** BEGIN TASK INPUTS **
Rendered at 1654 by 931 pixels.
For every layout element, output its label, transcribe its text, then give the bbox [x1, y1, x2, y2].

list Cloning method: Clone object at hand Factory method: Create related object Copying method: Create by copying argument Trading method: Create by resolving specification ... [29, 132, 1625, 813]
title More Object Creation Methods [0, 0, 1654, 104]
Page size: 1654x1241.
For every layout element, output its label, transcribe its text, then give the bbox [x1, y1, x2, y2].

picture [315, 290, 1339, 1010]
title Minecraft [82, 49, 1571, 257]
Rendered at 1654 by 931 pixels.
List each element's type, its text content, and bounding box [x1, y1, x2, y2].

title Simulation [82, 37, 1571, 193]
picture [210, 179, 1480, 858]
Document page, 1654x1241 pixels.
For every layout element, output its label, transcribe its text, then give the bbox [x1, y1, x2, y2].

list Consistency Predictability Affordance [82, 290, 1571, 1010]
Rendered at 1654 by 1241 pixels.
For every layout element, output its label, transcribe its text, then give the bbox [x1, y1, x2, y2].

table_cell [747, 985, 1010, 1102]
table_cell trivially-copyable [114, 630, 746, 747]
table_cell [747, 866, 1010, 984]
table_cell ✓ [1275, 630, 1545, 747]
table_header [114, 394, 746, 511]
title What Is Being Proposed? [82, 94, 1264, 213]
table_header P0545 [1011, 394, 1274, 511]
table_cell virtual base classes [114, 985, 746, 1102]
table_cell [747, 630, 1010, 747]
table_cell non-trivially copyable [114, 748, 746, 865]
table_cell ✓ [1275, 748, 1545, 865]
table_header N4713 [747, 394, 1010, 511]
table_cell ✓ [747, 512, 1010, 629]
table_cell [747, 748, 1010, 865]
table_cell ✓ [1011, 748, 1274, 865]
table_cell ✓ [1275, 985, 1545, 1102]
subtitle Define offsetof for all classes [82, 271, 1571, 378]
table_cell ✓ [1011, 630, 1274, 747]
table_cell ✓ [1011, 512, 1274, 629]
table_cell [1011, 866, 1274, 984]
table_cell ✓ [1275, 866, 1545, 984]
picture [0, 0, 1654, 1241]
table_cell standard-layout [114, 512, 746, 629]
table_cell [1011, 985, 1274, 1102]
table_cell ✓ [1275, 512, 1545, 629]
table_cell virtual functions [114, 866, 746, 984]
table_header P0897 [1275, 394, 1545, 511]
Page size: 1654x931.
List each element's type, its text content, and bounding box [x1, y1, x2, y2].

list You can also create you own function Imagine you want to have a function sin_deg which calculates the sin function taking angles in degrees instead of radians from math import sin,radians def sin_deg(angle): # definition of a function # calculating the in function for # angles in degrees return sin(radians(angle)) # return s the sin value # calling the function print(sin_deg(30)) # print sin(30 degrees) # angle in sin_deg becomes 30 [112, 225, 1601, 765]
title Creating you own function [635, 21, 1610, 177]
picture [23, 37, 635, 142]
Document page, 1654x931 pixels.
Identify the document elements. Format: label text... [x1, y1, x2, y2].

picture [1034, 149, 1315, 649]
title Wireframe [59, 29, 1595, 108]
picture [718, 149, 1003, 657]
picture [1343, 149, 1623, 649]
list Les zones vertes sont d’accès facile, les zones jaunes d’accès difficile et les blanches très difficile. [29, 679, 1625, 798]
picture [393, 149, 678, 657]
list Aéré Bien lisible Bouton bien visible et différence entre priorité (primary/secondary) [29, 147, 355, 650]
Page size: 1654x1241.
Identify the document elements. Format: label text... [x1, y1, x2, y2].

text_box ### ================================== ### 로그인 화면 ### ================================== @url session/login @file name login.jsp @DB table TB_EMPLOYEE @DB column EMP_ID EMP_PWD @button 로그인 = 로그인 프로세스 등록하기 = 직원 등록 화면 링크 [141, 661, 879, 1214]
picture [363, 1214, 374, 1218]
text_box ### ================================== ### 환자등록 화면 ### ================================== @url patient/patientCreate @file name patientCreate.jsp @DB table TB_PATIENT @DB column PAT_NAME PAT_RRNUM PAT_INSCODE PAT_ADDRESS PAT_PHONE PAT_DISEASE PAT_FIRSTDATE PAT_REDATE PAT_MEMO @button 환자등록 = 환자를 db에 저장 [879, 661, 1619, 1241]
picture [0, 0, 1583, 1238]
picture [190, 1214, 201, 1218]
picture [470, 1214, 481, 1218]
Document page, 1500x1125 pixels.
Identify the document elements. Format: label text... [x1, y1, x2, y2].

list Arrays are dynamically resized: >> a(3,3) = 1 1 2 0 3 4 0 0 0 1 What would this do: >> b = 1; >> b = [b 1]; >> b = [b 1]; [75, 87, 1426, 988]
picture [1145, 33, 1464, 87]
** END TASK INPUTS **
Rewrite each line of the material above as a Markdown table with the columns Row and Line. Number the rows in order and leave out blank lines.

| Row | Line |
|---|---|
| 1 | Rendered at 1654 by 931 pixels. |
| 2 | For every layout element, output its label, transcribe its text, then give the bbox [x1, y1, x2, y2]. |
| 3 | list Cloning method: Clone object at hand Factory method: Create related object Copying method: Create by copying argument Trading method: Create by resolving specification ... [29, 132, 1625, 813] |
| 4 | title More Object Creation Methods [0, 0, 1654, 104] |
| 5 | Page size: 1654x1241. |
| 6 | For every layout element, output its label, transcribe its text, then give the bbox [x1, y1, x2, y2]. |
| 7 | picture [315, 290, 1339, 1010] |
| 8 | title Minecraft [82, 49, 1571, 257] |
| 9 | Rendered at 1654 by 931 pixels. |
| 10 | List each element's type, its text content, and bounding box [x1, y1, x2, y2]. |
| 11 | title Simulation [82, 37, 1571, 193] |
| 12 | picture [210, 179, 1480, 858] |
| 13 | Document page, 1654x1241 pixels. |
| 14 | For every layout element, output its label, transcribe its text, then give the bbox [x1, y1, x2, y2]. |
| 15 | list Consistency Predictability Affordance [82, 290, 1571, 1010] |
| 16 | Rendered at 1654 by 1241 pixels. |
| 17 | For every layout element, output its label, transcribe its text, then give the bbox [x1, y1, x2, y2]. |
| 18 | table_cell [747, 985, 1010, 1102] |
| 19 | table_cell trivially-copyable [114, 630, 746, 747] |
| 20 | table_cell [747, 866, 1010, 984] |
| 21 | table_cell ✓ [1275, 630, 1545, 747] |
| 22 | table_header [114, 394, 746, 511] |
| 23 | title What Is Being Proposed? [82, 94, 1264, 213] |
| 24 | table_header P0545 [1011, 394, 1274, 511] |
| 25 | table_cell virtual base classes [114, 985, 746, 1102] |
| 26 | table_cell [747, 630, 1010, 747] |
| 27 | table_cell non-trivially copyable [114, 748, 746, 865] |
| 28 | table_cell ✓ [1275, 748, 1545, 865] |
| 29 | table_header N4713 [747, 394, 1010, 511] |
| 30 | table_cell ✓ [747, 512, 1010, 629] |
| 31 | table_cell [747, 748, 1010, 865] |
| 32 | table_cell ✓ [1011, 748, 1274, 865] |
| 33 | table_cell ✓ [1275, 985, 1545, 1102] |
| 34 | subtitle Define offsetof for all classes [82, 271, 1571, 378] |
| 35 | table_cell ✓ [1011, 630, 1274, 747] |
| 36 | table_cell ✓ [1011, 512, 1274, 629] |
| 37 | table_cell [1011, 866, 1274, 984] |
| 38 | table_cell ✓ [1275, 866, 1545, 984] |
| 39 | picture [0, 0, 1654, 1241] |
| 40 | table_cell standard-layout [114, 512, 746, 629] |
| 41 | table_cell [1011, 985, 1274, 1102] |
| 42 | table_cell ✓ [1275, 512, 1545, 629] |
| 43 | table_cell virtual functions [114, 866, 746, 984] |
| 44 | table_header P0897 [1275, 394, 1545, 511] |
| 45 | Page size: 1654x931. |
| 46 | List each element's type, its text content, and bounding box [x1, y1, x2, y2]. |
| 47 | list You can also create you own function Imagine you want to have a function sin_deg which calculates the sin function taking angles in degrees instead of radians from math import sin,radians def sin_deg(angle): # definition of a function # calculating the in function for # angles in degrees return sin(radians(angle)) # return s the sin value # calling the function print(sin_deg(30)) # print sin(30 degrees) # angle in sin_deg becomes 30 [112, 225, 1601, 765] |
| 48 | title Creating you own function [635, 21, 1610, 177] |
| 49 | picture [23, 37, 635, 142] |
| 50 | Document page, 1654x931 pixels. |
| 51 | Identify the document elements. Format: label text... [x1, y1, x2, y2]. |
| 52 | picture [1034, 149, 1315, 649] |
| 53 | title Wireframe [59, 29, 1595, 108] |
| 54 | picture [718, 149, 1003, 657] |
| 55 | picture [1343, 149, 1623, 649] |
| 56 | list Les zones vertes sont d’accès facile, les zones jaunes d’accès difficile et les blanches très difficile. [29, 679, 1625, 798] |
| 57 | picture [393, 149, 678, 657] |
| 58 | list Aéré Bien lisible Bouton bien visible et différence entre priorité (primary/secondary) [29, 147, 355, 650] |
| 59 | Page size: 1654x1241. |
| 60 | Identify the document elements. Format: label text... [x1, y1, x2, y2]. |
| 61 | text_box ### ================================== ### 로그인 화면 ### ================================== @url session/login @file name login.jsp @DB table TB_EMPLOYEE @DB column EMP_ID EMP_PWD @button 로그인 = 로그인 프로세스 등록하기 = 직원 등록 화면 링크 [141, 661, 879, 1214] |
| 62 | picture [363, 1214, 374, 1218] |
| 63 | text_box ### ================================== ### 환자등록 화면 ### ================================== @url patient/patientCreate @file name patientCreate.jsp @DB table TB_PATIENT @DB column PAT_NAME PAT_RRNUM PAT_INSCODE PAT_ADDRESS PAT_PHONE PAT_DISEASE PAT_FIRSTDATE PAT_REDATE PAT_MEMO @button 환자등록 = 환자를 db에 저장 [879, 661, 1619, 1241] |
| 64 | picture [0, 0, 1583, 1238] |
| 65 | picture [190, 1214, 201, 1218] |
| 66 | picture [470, 1214, 481, 1218] |
| 67 | Document page, 1500x1125 pixels. |
| 68 | Identify the document elements. Format: label text... [x1, y1, x2, y2]. |
| 69 | list Arrays are dynamically resized: >> a(3,3) = 1 1 2 0 3 4 0 0 0 1 What would this do: >> b = 1; >> b = [b 1]; >> b = [b 1]; [75, 87, 1426, 988] |
| 70 | picture [1145, 33, 1464, 87] |